1. Field of the Invention
The present invention relates to novel silicone-modified polyimide resins and to a method for preparing these resins. More specifically, the present invention relates to novel silicone-modified polyimide resins that exhibit an excellent heat resistance, adhesion and bonding ability. The resins are therefore useful as an electrical insulating material, coating material, and adhesive. The present invention also relates to a method for the preparation of these novel silicone-modified polyimide resins.
2. Background Information
Polyimide resins are known to be heat-resistant materials with excellent mechanical strength, chemical resistance, and electrical insulating performance, and are therefore employed as heat-resistant films, adhesives, coatings, molding resins, and encapsulating resins.

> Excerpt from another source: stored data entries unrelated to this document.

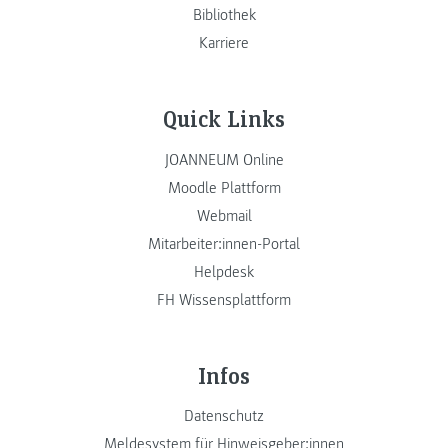
Bibliothek
Karriere
Quick Links
JOANNEUM Online
Moodle Plattform
Webmail
Mitarbeiter:innen-Portal
Helpdesk
FH Wissensplattform
Infos
Datenschutz
Meldesystem für Hinweisgeber:innen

The excellent property profile of polyimide resins make them particularly useful as electrical and electronic materials in a wide range of applications. These applications include but are not limited to enamel-wire coating agents, films for copper-laminated printed circuit boards, insulating films and sheets, various types of insulating coating agents, alpha-ray shielding films, cloth impregnation agents, and adhesives.
A deficiency of polyimide resins is their poor adhesion to inorganic substrates such as glass, ceramics, and silicon wafers. Some of the methods already proposed for remedying this deficiency are: (i) preliminary treatment of the substrate with a silane coupling agent; (ii) combining a silane coupling agent with a solution of the polyamic acid precursor of the resin; and (iii) introducing an aminoalkyl-substituted silyl group into the molecule of the polyamic acid. This approach is described in Kobunshi, Volume 33, Number 11, pp. 830-834 (1984)).
The disadvantage of treating the substrate with a silane coupling agent in accordance with method (i) is that addition of this treatment step makes the entire coating process more complicated and therefore adversely affects the work flow of this process. While addition of silane coupling agent to the solution of the polyamic acid intermediate as described in method (ii) yields an improvement in adhesion, the presence of the silane substantially decreases the viscosity of the polyamic acid intermediate.
The introduction of substituted silyl groups into the polyamic acid intermediate in accordance with method (iii) does not achieve satisfactory adhesion because the substituted silyl group can be introduced only at the terminal positions of the polyamic acid. Finally, all three prior art methods require lengthy heating at temperatures of at least 200.degree. C. to achieve imidization of the polyamic acid.